High-alumina castables refer to refractory castables with an Al₂O₃ content greater than 48%. They are characterized by high cold and hot strength, good wear resistance, thermal shock resistance, spalling resistance, and good volume stability at high temperatures. They have a wide range of applications, including cement kiln heads and tails, cyclone preheaters, tertiary air ducts, grate coolers, refining furnace covers, blast furnaces, and heating furnaces.
Performance and Application Advantages of High-Alumina Castables
Traditional lightweight high-alumina castables, due to their large pore size, have high thermal conductivity and can only be used in low-temperature applications (≤1200℃). According to conventional refractory principles, if a material can form a closed, circular microporous structure, its thermal conductivity can be significantly reduced. To improve the performance of lightweight high-alumina castables, high-performance lightweight high-alumina castables with lower thermal conductivity, higher strength, and greater volume stability have been developed by adding pore-forming agents.
Scientific formulation further enhances the high-temperature strength and thermal stability of this series of castable refractory materials, effectively controlling the calcium oxide content and reducing the low-eutectic phase, thereby improving refractoriness, high-temperature strength, and slag resistance. This series of castables is mainly composed of high-alumina refractory raw materials, employing new micronized powder technology and highly efficient composite chemical additives. It features high load softening temperature, long service life, and convenient construction, and has a significant effect on improving insulation, reducing heat loss, and lowering ambient operating temperature.
Suitable for heating furnaces, soaking furnaces, heat treatment furnaces, rotary kilns; linings for various high-temperature burners, water pipe wrapping linings for heating furnaces, components for ladle refining equipment in molten steel, and high-temperature wear-resistant linings for petrochemical catalytic cracking reactors; linings for blast furnace tapping troughs, blast furnace tapping channels, and integral powder spraying guns for molten iron pretreatment. It can also be used to fabricate large precast blocks and furnace linings for rapid construction.

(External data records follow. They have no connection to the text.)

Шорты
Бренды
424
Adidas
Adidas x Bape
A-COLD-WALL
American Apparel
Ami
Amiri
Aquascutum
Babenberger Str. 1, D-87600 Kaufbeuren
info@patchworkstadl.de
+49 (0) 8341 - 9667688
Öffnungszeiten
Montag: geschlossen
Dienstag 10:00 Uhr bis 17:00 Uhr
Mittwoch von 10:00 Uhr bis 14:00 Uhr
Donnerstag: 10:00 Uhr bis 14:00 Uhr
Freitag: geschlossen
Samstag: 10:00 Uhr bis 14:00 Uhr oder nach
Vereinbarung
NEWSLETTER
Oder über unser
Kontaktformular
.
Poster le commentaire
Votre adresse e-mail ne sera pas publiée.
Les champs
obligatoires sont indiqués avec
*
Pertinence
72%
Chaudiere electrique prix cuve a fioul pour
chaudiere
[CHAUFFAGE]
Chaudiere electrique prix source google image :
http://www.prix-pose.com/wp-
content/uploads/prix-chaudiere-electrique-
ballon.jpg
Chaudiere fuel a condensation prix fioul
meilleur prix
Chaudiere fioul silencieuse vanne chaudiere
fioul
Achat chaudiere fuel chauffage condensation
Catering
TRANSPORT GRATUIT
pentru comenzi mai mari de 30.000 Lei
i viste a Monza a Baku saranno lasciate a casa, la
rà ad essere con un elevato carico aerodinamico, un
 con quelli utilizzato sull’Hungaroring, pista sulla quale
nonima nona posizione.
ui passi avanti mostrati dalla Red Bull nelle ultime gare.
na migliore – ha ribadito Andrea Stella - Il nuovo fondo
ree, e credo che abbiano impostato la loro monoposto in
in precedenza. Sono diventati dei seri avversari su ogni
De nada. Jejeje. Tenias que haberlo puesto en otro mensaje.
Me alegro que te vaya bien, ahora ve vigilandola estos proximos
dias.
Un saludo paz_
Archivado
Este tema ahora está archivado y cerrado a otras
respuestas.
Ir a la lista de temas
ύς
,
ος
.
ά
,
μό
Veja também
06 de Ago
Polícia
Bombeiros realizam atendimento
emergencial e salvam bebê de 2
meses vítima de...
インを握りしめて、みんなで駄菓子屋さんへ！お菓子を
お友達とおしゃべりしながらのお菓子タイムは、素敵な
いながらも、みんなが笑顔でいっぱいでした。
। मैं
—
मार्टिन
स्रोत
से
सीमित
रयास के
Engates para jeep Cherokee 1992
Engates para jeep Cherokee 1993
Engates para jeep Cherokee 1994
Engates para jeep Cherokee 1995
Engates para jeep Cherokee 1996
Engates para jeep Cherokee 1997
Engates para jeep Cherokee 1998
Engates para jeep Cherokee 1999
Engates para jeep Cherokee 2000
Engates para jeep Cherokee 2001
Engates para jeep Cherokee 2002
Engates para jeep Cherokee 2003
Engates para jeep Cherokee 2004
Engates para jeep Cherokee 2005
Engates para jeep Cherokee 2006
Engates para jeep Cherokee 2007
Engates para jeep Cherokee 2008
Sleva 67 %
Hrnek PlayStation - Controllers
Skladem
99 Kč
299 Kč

What are the causes of cracks in the refractory castable after furnace drying?
Furnace drying is a crucial step after the construction of high-alumina castables but before operation, directly determining the future service life of the kiln. During furnace drying, proper preparation is essential, the drying time must be carefully controlled, and the kiln’s temperature rise curve must be operated under strict conditions. Improper furnace drying operations may lead to engineering quality accidents such as castable cracking.
Under normal circumstances, after the furnace drying process, the kiln can operate normally after passing the engineering acceptance test, and the castable will achieve its performance within the operating temperature range. There are three main reasons for cracks in the castable after furnace drying:
- The amount of water added during wet mixing of the high-alumina castable was not properly controlled. Adding too much water results in insufficient bonding strength, leading to castable detachment. Adding too little water will also significantly weaken the performance of the castable. Therefore, the amount of water added must be strictly controlled according to the instructions.
- Insufficient curing time during the curing of the high-alumina castable results in insufficient strength of the formed castable. Generally, the curing time for castable is 24 hours at higher temperatures. In colder winters, the curing time is 48 hours. If the temperature is low, a small amount of accelerator may be added to speed up the setting process.
- The temperature rises too quickly during furnace drying. The boiler temperature rise curve must be carefully controlled during furnace drying. During furnace drying, construction workers typically develop a drying curve based on the boiler’s specific conditions. Strict temperature control is crucial during drying to prevent rapid heating and cooling. After drying, if minor or inconspicuous cracks appear in the castable refractory, they should be promptly inspected and repaired with the same type of refractory. However, if larger cracks appear or if refractory detachment occurs, construction workers must develop a solution and repair the damage with new castable refractory.